Although the control of Kawar was central to Borno's interests in trans-Saharan trade, Lovejoy's text convincingly illustrates how the desert salines of Bilma and Fachi contributed to the bustling trade in salt across the Central Sudan. Additional sources of salt in the Sahelian region of Borno also contributed to the strong regional economy, which surely contributed to Borno's preeminence as the predominant power in the region. As Barkindo argued in the UNESCO series, Borno in the 1500s-1700s possessed a strong regional economy and salt surely played a role. Despite the limited sources, Lovejoy speculates that control of salines in the semi-arid Sahel zone of Borno was likely distributed through fiefs, whose holders were mostly based in Birni Gazargamo. Fief-holders and others who jostled for lucrative grants of fiefs may have relied on slave labor in Gourbei and other regions, suggesting that slaves procured via raids and trade with Bagirmi could have found local uses in Borno's local industries. Consequently, one can see how trans-Saharan and regional trade supported each other through various linkages.
Unfortunately, this strong regional economy began to decay by the 18th century. The main victor of this process was the Sokoto Caliphate and the Hausa traders (though many were actually of Kanuri and Tuareg origins). The Tuareg of Agadez were able to seize control of the distribution of salt from Bilma and Fachi while continuing to supply salt from Teguidda to Hausaland. Increasingly, after 1759, the trade routes reoriented through the Tuareg networks in the desert to Hausa cities like Kano. Hausa traders, who were active in the kola trade, textile manufacturing and exports, and, through Kanuri-descended "Beriberi" traders, had access to salts from Borno and Foli in Kanem, were able to become the dominant market for salts while supplanting Borno's role. As convincingly laid out by Lovejoy, Borno gradually became an economic satellite of the Sokoto Caliphate, despite still occupying some importance from its Sahelian and Lake Chad salines. One would think the rise of Hausa traders moving kola nuts into the Central Sudan, plus the increase in textile production in areas such as Kano further eroded what remained of Borno's textiles and trade network.

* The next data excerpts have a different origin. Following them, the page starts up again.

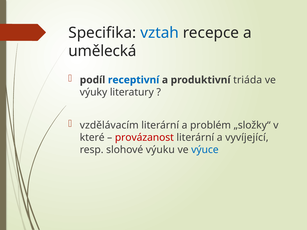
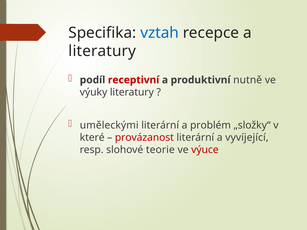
umělecká at (102, 51): umělecká -> literatury
receptivní colour: blue -> red
triáda: triáda -> nutně
vzdělávacím: vzdělávacím -> uměleckými
výuku: výuku -> teorie
výuce colour: blue -> red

Thus, the Tuareg, by defeating the Koyam and nomadic allies of the Sayfawa rulers in the 18th century, replaced the Kanuri in the movement of desert salts to the savanna lands further south. Hausa traders and networks gradually replaced Borno merchants while incorporating some into their networks. Borno gradually became dependent on the Sokoto Caliphate after losing western territories, the Kawar, and, eventually, Kanem. Despite only being one of the major commodities exchanged in the Central Sudan, the loss of dominance of the salt trade was undeniably linked to Borno's gradual decline in the 18th and 19th centuries. Exactly how and why Borno's nomadic allies were defeated by the Tuareg and the Sayfawa rulers did not make more consistently forceful attempts to reassert their authority in Kawar is not clear. Regardless, their lack of forceful action in the late 18th century probably contributed to the weakness of the Sayfawa rulers in the face of Fulani jihadist attacks in the early 19th century. The Great Drought of 1738-1753, the defeat of Borno by Mandara in 1781, and possibly another drought in the 1790s or early 1800s must have also played a role in the long decline of the Sayfawa rulers.